I like the location of David being honoured by the Ontario Disability Employment Network because the Withrow Common is a modern celebration of a glorious CNE past when it helped art grow in a young city. The CNE art gallery was torn down because of the Gardiner but for decades before the Ex stimulated the artists of Toronto by buying and promoting their work.
When the gallery was demolished, the CNE gave 340 works of art to the Art Gallery of Ontario. Unfortunately, the AGO treated the donation with the same careless indifference it showed the art it got from the provincial gallery at Ryerson University (which has had that vanilla renaming triggered by woke jerks.) For example, it sold off an A.J. Casson.
A careless survey years ago for the Ex claimed that several paintings from the Ex ended up in the press gallery of old city hall (a fib because as a reporter there for several years I can testify there was no art at all) and that the mayor's office at the old hall, and the hall itself, got at least 20 paintings (which would be news to the people who worked there.) The Reference Library and Market Gallery also got some art but Group of Seven paintings, like from Frank Carmichael, have wandered in and out of accounts of their fate. Some just vanished into homes.
Now art from the community and not just exotic masters has returned to the Ex with the Withrow Gallery. So that is a plus. And the Common honours good guys. Another plus!
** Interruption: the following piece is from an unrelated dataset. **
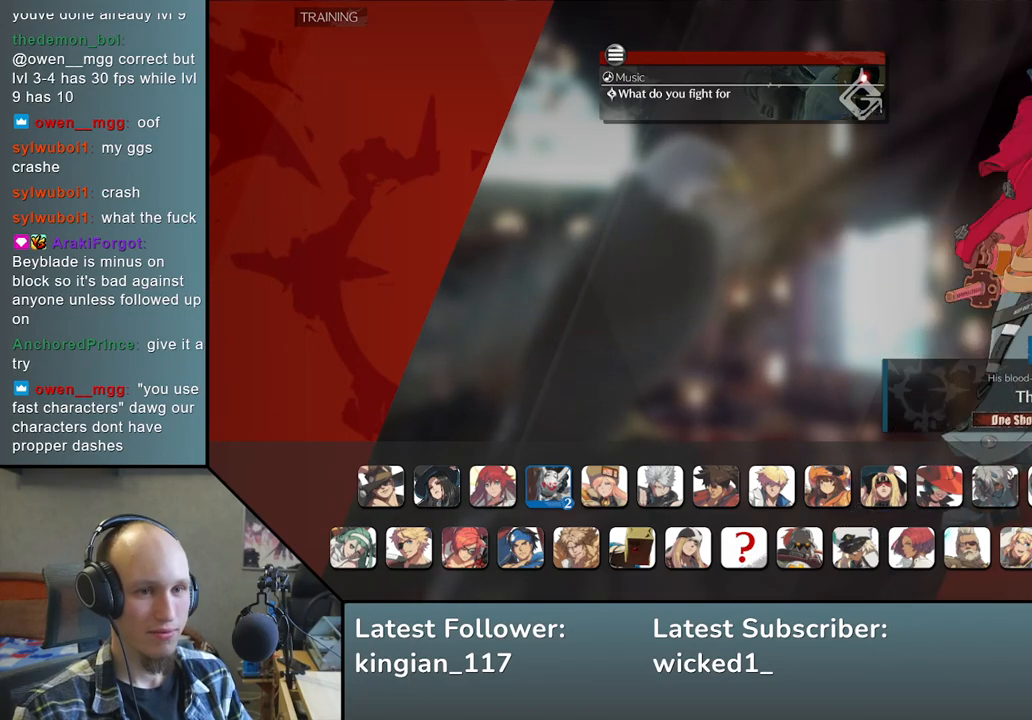
{"buttons": [], "left_stick": "center", "events": []}
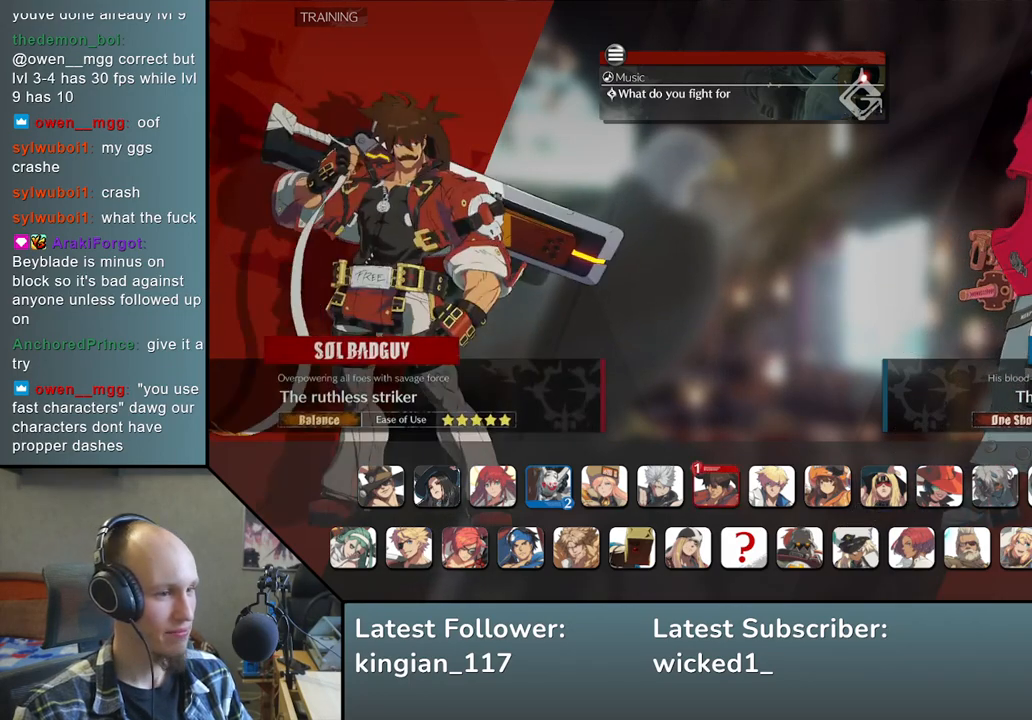
{"buttons": [], "left_stick": "center", "events": [[133, "left_stick", "down"], [217, "left_stick", "center"], [433, "left_stick", "left"], [500, "left_stick", "center"]]}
Now if only we can promote the CNE past where there were province-wide contests for the essays, hand writing and art from elementary pupils.(I helped judge essays.) I have always had a warm feeling for the Ex my entire life because my Grade 5 charcoal sketch of McLure's millpond in tiny Chesley was displayed there nearly 80 years ago.
Just remembering makes me almost feel 60 again. The long summer afternoons of rafting there like Huckleberry Finn on the Rocky Saugeen with a chum who died years ago. Warm memories in an age where the woke say that Mark Twain and other treasures of the past were racist.